To understand the microscopic mechanism for cystallization we need to distill, from the atomic positions as a function of time that we obtain from MD, a description of the underlying network rearrangements. To conform to our picture of a ``mechanism'' this description should comprise a series of localized connectivity changes that lead to the crystallization of some atoms. To that end we calculate time averaged positions from an MD run (to smooth out thermal vibration), and find clusters of adjacent atoms that change network connectivity at the same time. We do this for each time step, and define ``mechanisms'' composed of a time series of clusters that overlap in some of their participating atoms.
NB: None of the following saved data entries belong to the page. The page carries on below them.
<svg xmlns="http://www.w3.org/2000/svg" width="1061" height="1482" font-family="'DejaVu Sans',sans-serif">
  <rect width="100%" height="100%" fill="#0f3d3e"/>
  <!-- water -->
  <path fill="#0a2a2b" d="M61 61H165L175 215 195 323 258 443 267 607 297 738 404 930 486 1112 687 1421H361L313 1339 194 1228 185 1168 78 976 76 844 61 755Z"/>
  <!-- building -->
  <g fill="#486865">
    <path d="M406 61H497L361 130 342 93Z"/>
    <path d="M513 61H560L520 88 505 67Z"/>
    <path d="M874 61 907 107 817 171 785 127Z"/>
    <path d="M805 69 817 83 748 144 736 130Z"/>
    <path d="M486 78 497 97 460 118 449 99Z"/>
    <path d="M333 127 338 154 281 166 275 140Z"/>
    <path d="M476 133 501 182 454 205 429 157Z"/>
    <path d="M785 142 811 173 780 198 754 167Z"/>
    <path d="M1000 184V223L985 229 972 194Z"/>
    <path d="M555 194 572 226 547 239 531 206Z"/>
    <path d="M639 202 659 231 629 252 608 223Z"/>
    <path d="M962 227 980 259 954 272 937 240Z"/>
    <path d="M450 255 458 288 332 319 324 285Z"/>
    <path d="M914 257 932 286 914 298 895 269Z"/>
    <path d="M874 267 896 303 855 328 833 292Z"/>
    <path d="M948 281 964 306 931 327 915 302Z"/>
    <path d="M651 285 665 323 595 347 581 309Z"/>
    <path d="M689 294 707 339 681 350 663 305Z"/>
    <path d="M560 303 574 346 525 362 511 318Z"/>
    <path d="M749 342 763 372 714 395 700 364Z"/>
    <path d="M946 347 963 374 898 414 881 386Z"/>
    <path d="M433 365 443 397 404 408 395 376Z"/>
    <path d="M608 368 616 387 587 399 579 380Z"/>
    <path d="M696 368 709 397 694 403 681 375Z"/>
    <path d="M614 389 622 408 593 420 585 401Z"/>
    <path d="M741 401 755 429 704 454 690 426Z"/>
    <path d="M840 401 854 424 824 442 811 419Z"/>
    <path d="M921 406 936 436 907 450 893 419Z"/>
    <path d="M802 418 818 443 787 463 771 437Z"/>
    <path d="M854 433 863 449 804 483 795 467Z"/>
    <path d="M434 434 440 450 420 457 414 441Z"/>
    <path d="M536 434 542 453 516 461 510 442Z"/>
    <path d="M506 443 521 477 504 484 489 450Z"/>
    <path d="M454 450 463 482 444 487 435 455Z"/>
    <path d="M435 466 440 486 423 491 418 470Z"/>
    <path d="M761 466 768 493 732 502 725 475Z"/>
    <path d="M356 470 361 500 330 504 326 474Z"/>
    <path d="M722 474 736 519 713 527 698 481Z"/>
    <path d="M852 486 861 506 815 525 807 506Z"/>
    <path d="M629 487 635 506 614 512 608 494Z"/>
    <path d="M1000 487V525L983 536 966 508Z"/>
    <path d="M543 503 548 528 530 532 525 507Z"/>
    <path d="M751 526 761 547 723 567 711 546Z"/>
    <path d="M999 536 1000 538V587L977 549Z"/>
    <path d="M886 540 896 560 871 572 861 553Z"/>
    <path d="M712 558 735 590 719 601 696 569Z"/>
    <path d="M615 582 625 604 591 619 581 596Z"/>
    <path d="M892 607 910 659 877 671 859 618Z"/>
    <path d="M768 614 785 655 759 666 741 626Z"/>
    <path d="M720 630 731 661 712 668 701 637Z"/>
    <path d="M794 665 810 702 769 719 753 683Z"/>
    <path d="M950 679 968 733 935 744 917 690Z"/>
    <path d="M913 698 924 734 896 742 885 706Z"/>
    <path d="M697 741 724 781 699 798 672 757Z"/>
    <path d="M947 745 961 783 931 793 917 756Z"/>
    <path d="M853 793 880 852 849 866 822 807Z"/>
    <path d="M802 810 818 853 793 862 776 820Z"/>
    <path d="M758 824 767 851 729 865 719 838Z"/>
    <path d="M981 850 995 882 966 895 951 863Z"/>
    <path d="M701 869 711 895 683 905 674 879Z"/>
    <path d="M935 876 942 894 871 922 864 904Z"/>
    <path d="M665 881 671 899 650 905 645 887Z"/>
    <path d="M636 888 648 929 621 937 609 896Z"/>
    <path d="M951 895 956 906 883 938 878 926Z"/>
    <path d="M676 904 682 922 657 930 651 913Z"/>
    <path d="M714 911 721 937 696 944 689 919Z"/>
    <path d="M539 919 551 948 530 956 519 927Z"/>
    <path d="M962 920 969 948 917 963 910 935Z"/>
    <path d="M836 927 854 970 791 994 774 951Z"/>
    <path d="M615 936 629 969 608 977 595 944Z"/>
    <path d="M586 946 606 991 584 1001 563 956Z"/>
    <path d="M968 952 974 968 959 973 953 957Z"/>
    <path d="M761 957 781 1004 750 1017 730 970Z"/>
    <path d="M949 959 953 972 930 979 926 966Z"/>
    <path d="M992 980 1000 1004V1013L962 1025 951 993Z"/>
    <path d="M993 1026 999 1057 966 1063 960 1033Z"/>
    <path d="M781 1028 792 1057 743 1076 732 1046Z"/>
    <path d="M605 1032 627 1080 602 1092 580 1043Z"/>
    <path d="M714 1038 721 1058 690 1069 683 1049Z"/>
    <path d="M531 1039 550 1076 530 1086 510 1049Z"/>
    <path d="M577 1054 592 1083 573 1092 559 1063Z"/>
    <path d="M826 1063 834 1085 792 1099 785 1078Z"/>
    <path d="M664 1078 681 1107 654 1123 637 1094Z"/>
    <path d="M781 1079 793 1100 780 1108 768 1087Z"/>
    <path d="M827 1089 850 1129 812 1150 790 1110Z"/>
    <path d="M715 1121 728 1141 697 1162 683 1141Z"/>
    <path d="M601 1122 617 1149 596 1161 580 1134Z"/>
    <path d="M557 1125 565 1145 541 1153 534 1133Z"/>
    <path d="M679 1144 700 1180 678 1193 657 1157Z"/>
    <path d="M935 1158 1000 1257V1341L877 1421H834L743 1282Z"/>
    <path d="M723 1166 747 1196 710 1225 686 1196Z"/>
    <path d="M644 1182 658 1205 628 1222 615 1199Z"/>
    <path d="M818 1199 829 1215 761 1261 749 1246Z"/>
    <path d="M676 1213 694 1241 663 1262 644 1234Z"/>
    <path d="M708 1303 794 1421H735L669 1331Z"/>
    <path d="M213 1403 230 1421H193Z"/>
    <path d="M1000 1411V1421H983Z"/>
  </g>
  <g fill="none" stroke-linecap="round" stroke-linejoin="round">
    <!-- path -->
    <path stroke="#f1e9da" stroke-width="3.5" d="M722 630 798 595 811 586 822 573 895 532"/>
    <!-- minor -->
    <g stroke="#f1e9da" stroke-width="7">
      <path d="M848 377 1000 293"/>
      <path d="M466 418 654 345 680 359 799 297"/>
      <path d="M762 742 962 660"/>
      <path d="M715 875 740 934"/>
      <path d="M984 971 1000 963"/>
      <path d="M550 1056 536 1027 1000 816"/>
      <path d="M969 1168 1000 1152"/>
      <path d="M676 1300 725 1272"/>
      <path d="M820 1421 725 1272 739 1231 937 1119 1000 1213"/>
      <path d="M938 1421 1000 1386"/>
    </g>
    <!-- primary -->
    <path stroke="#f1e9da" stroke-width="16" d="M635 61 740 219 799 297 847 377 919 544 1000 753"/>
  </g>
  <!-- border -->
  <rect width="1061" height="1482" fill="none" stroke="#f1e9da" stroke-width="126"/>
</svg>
By inspecting sequences of configurations from an MD run we pick out groups of atoms that crystallize and approximately when they move into crystal lattice positions. This information allows us to select the network connectivity change ``mechanisms'' that lead to crystallization. By playing back the configurations captured from the MD run with all motion outside of the crystallizing ``mechanism'' frozen out we generate a sequence of atomic positions. These are completely relaxed, and then used as an input to a program that finds low energy paths connecting the stable configurations. This program creates chains in configuration space coupled by harmonic springs and minimizes the total energy of the path by conjugate gradient relaxation. Using this procedure we have found seven events that led to the crystallization of a total of 16 atoms. These include some simple mechanisms with high activation energies, some complex ones with lower activation energies, and one very complex mechanism with a high activation energy.

References:

1. M. Z. Bazant, E. Kaxiras, and J. F. Justo, Phys. Rev. B 56, 8542 (1997).